Document excerpt:

......

JOHNNY THUNDERS - So Alone (Warner Bros.) :: Break out your rig and clean
up your tracks, we's about to mainline us a party! Johnny teaches us we can't put our arms aroud a memory, but we sure can boogie like we usta! All-star cast (Phil Lynott, Steve Marriott, Steve Jones, Chrissie Hynde, etc.) rock out on some great covers and a few originals. Sounds suspiciously like the Doll's second album w/out Big Davie JoHansen, though. A bit of a let down in places ("London Boys"), but overall Thunders puts his good-feelin' junky business to use. (For those about to embark upon a career in dentistry, I direct you to Thunders and Company's mush-mouthed, Vegas-style rendition of "The Wizard." It'll tell you everything you need to know about the proper use of Novocaine.)
PAUL WELLER - Wild Wood (Polygram) :: God Save the Queen, and please save me from Traffic-obsessed Townshend wannabes. "Holy Man" is kind of worth the price of admission. Kind of.
THROBBING GRISTLE - 20 Jazz Funk Greats (Elektra) :: If I have to hear
P. L.U.R.-y aesthetics from one more raver, my head will turn cartwheels and be elected president of Montenegro. This platter's a nice antidote for "techno," "pop," "what-have-you." (A vignette: I enter a record store I may never enter again, I purchase an album I may never purchase again, and when I am asked by the clerk "Is it really funky shit?" I reply, "No sir, it is not.")
GENTLE GIANT - Playing the Fool: The Official Live (One Way) :: For those of you who don't like prog/art-rock (I do not stand among you), check this out. Tasty instrumental work that any fan of Yes, King Crimson, or the early Roxy Music will appreciate. These guys actually manage to combine medieval chanting and blues licks. Gripping stuff. Rush out and buy this album by the gross so the band'll get back together.
(The Rev's Note: Hey, Jesse--how 'bout an op-ed piece explaining how you can have "prog/art" and "rock" at the same time in the same place...and it be gripping?)
JON BON JOVI - The 100 Greatest Rock Songs (VH1) :: Go away, Jon Bon Jovi.
Nobody likes you.
BOB DYLAN - Hard Rain (Columbia) :: Bob sure can roll that thunder. Exciting live set with Mick Ronson(!!) on slide guitar, of all things. Not quite as good as Before the Flood, but then again, Robbie Robertson was not present. (For those quitting school, a job, or refusing to pay taxes any longer, I suggest you spin "Maggie's Farm" a few times, cause it's at least as good at getting the woes out as the version of "Sweet Jane" offa Rock'n'Roll Animal.)

......

Dataset extract:
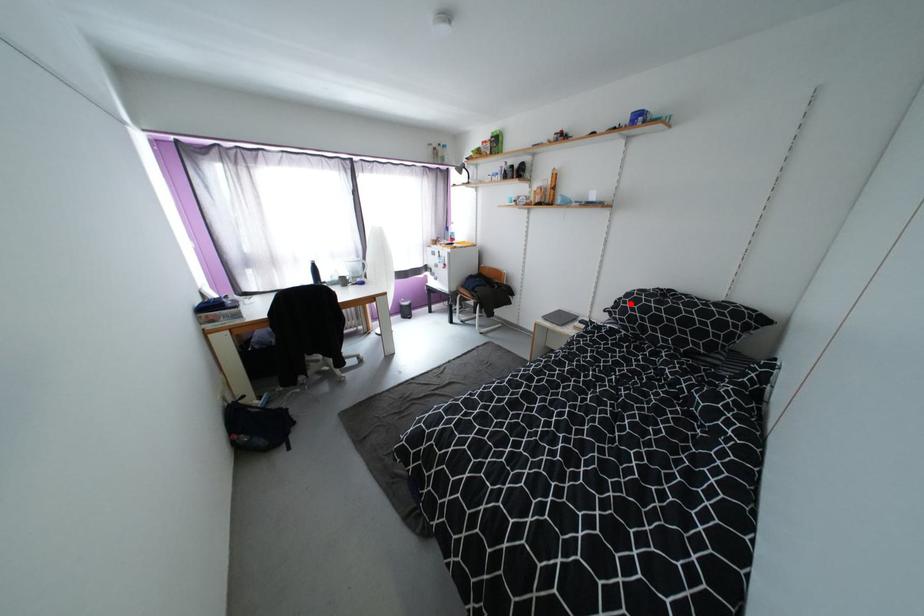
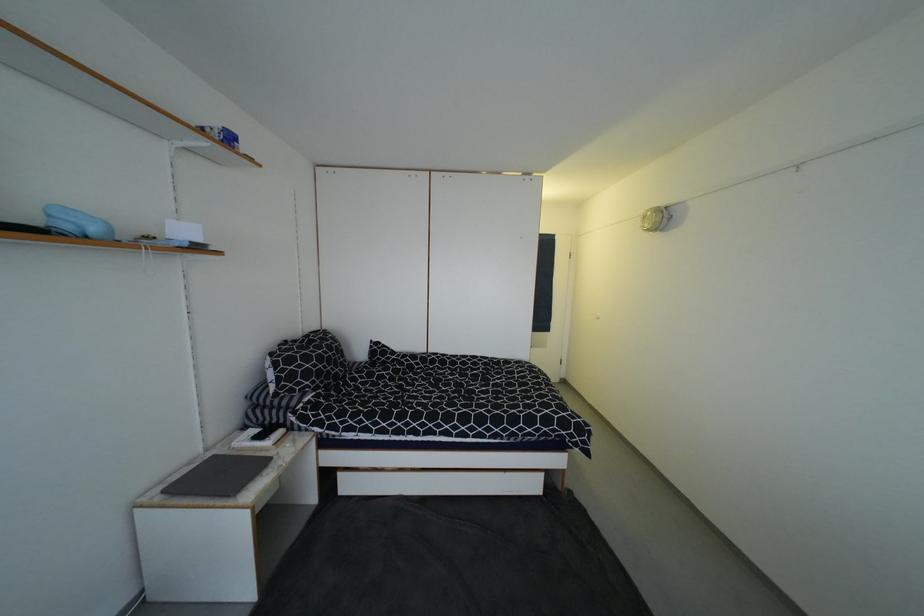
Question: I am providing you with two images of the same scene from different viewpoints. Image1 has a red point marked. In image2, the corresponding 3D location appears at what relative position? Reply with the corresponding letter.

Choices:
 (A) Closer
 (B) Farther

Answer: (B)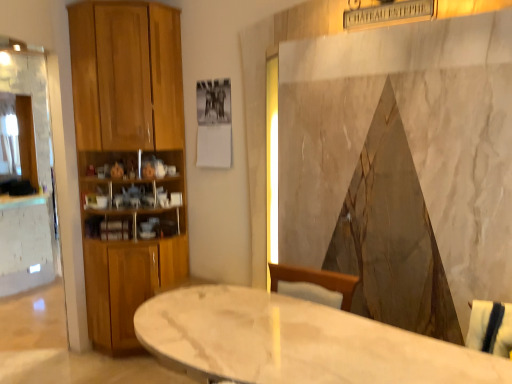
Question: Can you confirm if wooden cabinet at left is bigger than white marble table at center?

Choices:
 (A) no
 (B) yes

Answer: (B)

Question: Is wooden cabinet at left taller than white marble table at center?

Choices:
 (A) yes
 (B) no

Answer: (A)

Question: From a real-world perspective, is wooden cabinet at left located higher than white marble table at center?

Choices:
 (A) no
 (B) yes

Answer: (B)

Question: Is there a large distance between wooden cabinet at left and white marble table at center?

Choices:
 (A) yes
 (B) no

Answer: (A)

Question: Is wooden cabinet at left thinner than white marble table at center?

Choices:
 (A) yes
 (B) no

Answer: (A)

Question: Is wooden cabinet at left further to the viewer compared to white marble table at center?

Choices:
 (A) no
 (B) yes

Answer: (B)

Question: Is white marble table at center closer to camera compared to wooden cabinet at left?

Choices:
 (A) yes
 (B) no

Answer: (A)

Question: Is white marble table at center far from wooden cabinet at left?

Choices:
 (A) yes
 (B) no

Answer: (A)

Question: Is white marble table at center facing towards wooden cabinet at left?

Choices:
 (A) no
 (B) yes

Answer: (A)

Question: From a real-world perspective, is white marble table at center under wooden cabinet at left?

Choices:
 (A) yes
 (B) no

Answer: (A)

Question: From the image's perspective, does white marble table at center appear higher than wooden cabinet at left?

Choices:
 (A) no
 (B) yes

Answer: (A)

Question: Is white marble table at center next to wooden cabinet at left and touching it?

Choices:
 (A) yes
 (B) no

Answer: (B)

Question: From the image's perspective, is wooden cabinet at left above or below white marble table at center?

......

Problem to work on:
Answer these about the record reviews:
1. Which label put out Gentle Giant's Playing the Fool: The Official Live?
2. Who plays slide guitar on Bob Dylan's Hard Rain?
3. Which song on Paul Weller's Wild Wood is called "kind of worth the price of admission"?

Worked solution:
1. One Way
2. Mick Ronson
3. "Holy Man"